Instruction 1 — Extract a verbatim passage from the blog post on 2020 GCSE results. Begin at the words "England – Recruiting" and stop after the words "be based on centre-assessed grades.".
----- Document segment -----
England – Recruiting for Year 12 and setting aspirational targets in 2020

18th August 2020

KS4 Results Day is usually packed with nervous anticipation, joyous celebration and, sadly for some, deep disappointment. In some ways, 20 August 2020 will be no different, whether conducted in school or electronically and remotely, as students access their results. However, it will still be, hopefully, unique as Year 11 2019-20 sat none of the examinations that led to these results. 

Thankfully, after the A Level debacle, the results will now be based on centre-assessed grades. 

Until Monday 17 August, a very different set of KS4 results looked set to be released. In July, Ofqual braced the nation for a significant downward standardisation of GCSE grades. Although they announced that GCSE results in England would be up by 1 per cent on 2019, they said schools and colleges had submitted ‘optimistic’ centre-assessed grades. 

The impact of awarding the centre-assessed grades was exemplified by Ofqual: 

  • At GCSE, 31.6% would have achieved grade 7 or above compared with 24.7% in 2019.  
  • At GCSE, 82.4% would have achieved grade 4 or above compared with 72.7% in 2019.
  • Based on centre-assessed grades, GCSE results would be up by 9 percentage points on 2019 

 On 15 August it was reliably estimated that, purely using Ofqual’s algorithm, around 4.6 million GCSE grades were to be downgraded with no reference to the actual centre-assessed grades. Then on 17 August, the flawed algorithm was at last awarded Grade U. 

 So, we can state categorically, that 2020 will be a record year nationally for high GCSE grades and indeed for many, many schools and the grade rises that Ofqual were desperately trying to avoid will have happened. 

Even as results are being issued on 20 August, schools and colleges throughout the land will be switching tack to finalising Post-16 recruitment and course selection. 

At the start of September, as the new cohort of students are welcomed into their school/college and introduced to their A Level / Vocational courses, the focus moves swiftly to aspirational target setting. 

This blog will focus on recruiting fairly and setting student targets fairly for the 2020 centre-assessed GCSE grade cohort. 

 

Course Selection 

Whatever your school or college’s overall entry requirements for L3 courses are, you will almost certainly have more students who are eligible to take them. Even those courses that require significantly higher subject-specific grades are likely to have many more suitably qualified applicants, having been awarded their results through their centre-assessed grades. 

It is also probable that, as the UK plunges into recession, there will be fewer apprenticeships and jobs with training to provide those young people with alternate pathways.

So, the very good news is that sixth forms in schools and colleges look set fair to be bigger than ever before perhaps with fewer of those extremely small and financially unviable sets in minority subjects.

The downside may be that the more marginal sixth form applicants may need much more pastoral and academic support and an effective transition period starting Day One in September to help them start to become sixth form students. In each subject, there may also be significant cohorts who need specialised support to start to grasp the skills they will be expected to develop and master over the next two years.

We would commend making sure students are given chances to be fairly assessed for course suitability in September, not to immediately trample their dreams down so soon after they have gained such good results, but to try your best not to have students following a course they seem most likely to fail.
-----
Instruction 2 — Copy these lines from the rows verbatim. Begin at the line that contains "family: Ebenaceae" and stop after the line that contains "order: Lepidoptera".
----- Data records -----
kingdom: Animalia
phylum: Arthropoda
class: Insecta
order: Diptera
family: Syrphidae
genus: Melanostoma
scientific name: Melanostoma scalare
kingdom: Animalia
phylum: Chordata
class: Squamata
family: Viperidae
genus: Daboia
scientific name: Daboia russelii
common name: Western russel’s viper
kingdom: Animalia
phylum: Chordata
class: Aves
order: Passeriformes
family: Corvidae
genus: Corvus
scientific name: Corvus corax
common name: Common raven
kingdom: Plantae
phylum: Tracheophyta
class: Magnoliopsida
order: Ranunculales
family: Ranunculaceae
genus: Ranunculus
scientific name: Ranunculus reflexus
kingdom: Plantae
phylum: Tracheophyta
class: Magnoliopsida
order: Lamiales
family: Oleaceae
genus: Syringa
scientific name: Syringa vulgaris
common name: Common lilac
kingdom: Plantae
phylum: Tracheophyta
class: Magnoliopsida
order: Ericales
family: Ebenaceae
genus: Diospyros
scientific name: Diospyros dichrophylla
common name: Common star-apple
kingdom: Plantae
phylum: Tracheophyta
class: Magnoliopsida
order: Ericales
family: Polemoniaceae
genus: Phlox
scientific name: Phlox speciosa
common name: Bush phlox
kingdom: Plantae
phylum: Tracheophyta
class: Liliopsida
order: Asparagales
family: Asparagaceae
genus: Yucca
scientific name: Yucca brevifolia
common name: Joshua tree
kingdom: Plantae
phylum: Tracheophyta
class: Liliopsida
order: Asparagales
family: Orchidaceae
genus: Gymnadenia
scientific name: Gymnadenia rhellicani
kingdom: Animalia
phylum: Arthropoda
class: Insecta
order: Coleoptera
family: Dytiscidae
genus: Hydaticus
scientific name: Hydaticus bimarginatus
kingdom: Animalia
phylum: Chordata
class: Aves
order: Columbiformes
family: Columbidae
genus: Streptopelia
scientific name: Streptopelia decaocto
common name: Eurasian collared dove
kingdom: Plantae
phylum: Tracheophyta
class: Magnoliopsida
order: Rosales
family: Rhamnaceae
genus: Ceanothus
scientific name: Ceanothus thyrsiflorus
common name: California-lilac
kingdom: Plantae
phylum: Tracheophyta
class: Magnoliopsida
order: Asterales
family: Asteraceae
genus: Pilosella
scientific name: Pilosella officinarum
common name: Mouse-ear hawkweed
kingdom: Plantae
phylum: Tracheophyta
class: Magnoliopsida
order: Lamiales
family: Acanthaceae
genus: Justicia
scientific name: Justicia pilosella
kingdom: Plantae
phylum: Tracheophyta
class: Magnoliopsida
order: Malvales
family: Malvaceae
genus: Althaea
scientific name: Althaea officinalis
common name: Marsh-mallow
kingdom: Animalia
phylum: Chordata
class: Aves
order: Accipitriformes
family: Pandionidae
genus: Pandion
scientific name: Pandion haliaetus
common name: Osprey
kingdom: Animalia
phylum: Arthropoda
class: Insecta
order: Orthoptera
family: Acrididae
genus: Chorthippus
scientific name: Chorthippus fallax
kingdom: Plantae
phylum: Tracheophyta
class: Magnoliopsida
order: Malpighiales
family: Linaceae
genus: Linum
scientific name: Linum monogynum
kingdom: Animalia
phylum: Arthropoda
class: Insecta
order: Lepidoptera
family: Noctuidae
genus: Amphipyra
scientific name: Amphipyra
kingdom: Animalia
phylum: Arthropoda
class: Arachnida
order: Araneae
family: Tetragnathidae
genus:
-----
Task solution 1 —
England – Recruiting for Year 12 and setting aspirational targets in 2020

18th August 2020

KS4 Results Day is usually packed with nervous anticipation, joyous celebration and, sadly for some, deep disappointment. In some ways, 20 August 2020 will be no different, whether conducted in school or electronically and remotely, as students access their results. However, it will still be, hopefully, unique as Year 11 2019-20 sat none of the examinations that led to these results. 

Thankfully, after the A Level debacle, the results will now be based on centre-assessed grades.

Task solution 2 —
family: Ebenaceae
genus: Diospyros
scientific name: Diospyros dichrophylla
common name: Common star-apple
kingdom: Plantae
phylum: Tracheophyta
class: Magnoliopsida
order: Ericales
family: Polemoniaceae
genus: Phlox
scientific name: Phlox speciosa
common name: Bush phlox
kingdom: Plantae
phylum: Tracheophyta
class: Liliopsida
order: Asparagales
family: Asparagaceae
genus: Yucca
scientific name: Yucca brevifolia
common name: Joshua tree
kingdom: Plantae
phylum: Tracheophyta
class: Liliopsida
order: Asparagales
family: Orchidaceae
genus: Gymnadenia
scientific name: Gymnadenia rhellicani
kingdom: Animalia
phylum: Arthropoda
class: Insecta
order: Coleoptera
family: Dytiscidae
genus: Hydaticus
scientific name: Hydaticus bimarginatus
kingdom: Animalia
phylum: Chordata
class: Aves
order: Columbiformes
family: Columbidae
genus: Streptopelia
scientific name: Streptopelia decaocto
common name: Eurasian collared dove
kingdom: Plantae
phylum: Tracheophyta
class: Magnoliopsida
order: Rosales
family: Rhamnaceae
genus: Ceanothus
scientific name: Ceanothus thyrsiflorus
common name: California-lilac
kingdom: Plantae
phylum: Tracheophyta
class: Magnoliopsida
order: Asterales
family: Asteraceae
genus: Pilosella
scientific name: Pilosella officinarum
common name: Mouse-ear hawkweed
kingdom: Plantae
phylum: Tracheophyta
class: Magnoliopsida
order: Lamiales
family: Acanthaceae
genus: Justicia
scientific name: Justicia pilosella
kingdom: Plantae
phylum: Tracheophyta
class: Magnoliopsida
order: Malvales
family: Malvaceae
genus: Althaea
scientific name: Althaea officinalis
common name: Marsh-mallow
kingdom: Animalia
phylum: Chordata
class: Aves
order: Accipitriformes
family: Pandionidae
genus: Pandion
scientific name: Pandion haliaetus
common name: Osprey
kingdom: Animalia
phylum: Arthropoda
class: Insecta
order: Orthoptera
family: Acrididae
genus: Chorthippus
scientific name: Chorthippus fallax
kingdom: Plantae
phylum: Tracheophyta
class: Magnoliopsida
order: Malpighiales
family: Linaceae
genus: Linum
scientific name: Linum monogynum
kingdom: Animalia
phylum: Arthropoda
class: Insecta
order: Lepidoptera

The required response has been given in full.